AMD posted another strong earnings report at the end of October, which caused several analysts to raise their near-term price targets. The highest price target is $180, with most analysts bullish on the stock. However, one downgraded the stock from outperform to market perform on valuation concerns.
Northland Securities analyst Gus Richard believes AMD's growth is going to slow next year. He bases this view on the coming end to the chip shortage, increasing inventory, and higher operating expenses to support new chip products.
Other analysts agree, as the consensus estimate has AMD growing revenue by 18.5% in 2022, down from 65% in 2021. Earnings per share are expected to double to $2.64 this year, but should slow to 25% growth next year to reach $3.32, although this level of growth on the bottom line could still be enough to justify AMD's valuation.
With the stock hitting new highs this week and trading at a price-to-earnings ratio of 41 based on next year's earnings estimate, investors are betting that AMD can sustain high growth for several years, and that it can continue to hold on to its market share gains against Intel (INTC 2.87%) in the x86 chip market.

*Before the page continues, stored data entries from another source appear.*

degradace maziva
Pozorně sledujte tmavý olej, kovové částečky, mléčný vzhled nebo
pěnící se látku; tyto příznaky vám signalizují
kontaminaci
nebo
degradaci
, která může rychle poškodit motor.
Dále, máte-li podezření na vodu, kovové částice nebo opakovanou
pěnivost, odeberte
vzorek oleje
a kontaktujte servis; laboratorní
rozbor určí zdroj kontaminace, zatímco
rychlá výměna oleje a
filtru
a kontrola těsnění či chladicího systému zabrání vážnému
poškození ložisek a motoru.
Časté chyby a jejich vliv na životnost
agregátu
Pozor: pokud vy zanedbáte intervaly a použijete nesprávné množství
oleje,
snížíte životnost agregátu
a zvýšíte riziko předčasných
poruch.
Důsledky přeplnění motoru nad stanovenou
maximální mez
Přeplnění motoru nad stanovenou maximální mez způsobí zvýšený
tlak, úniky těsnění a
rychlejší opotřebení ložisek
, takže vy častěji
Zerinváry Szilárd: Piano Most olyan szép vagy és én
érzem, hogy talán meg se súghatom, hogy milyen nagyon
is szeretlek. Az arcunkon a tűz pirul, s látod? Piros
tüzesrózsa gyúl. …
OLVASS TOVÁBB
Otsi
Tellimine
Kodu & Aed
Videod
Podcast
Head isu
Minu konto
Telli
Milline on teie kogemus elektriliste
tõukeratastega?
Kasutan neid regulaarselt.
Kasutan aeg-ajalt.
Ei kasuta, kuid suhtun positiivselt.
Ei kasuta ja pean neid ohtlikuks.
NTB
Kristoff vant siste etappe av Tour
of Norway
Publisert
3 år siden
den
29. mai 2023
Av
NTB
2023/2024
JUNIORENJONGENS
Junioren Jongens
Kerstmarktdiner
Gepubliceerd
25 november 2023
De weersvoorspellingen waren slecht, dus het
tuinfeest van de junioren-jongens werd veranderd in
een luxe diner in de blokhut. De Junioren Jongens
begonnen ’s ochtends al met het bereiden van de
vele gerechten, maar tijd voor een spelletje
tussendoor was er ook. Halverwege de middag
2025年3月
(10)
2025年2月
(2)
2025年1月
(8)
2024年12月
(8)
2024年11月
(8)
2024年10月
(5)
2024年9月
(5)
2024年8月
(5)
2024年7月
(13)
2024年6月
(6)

The need for data centers and higher-speed processors is certainly not going away. AMD has emerged as a leading supplier for this booming market under CEO Lisa Su, who has demonstrated exceptional business skills transforming AMD into a chip powerhouse in just seven years.
AMD is serving massive markets across data centers, consumer PCs, and game consoles. Management estimates its long-term addressable market across these areas at $79 billion.
The cyclical nature of the semiconductor industry is definitely a risk for investors to bear in mind, but unless Intel proves that its new chips can regain market share, AMD should remain a good long-term investment.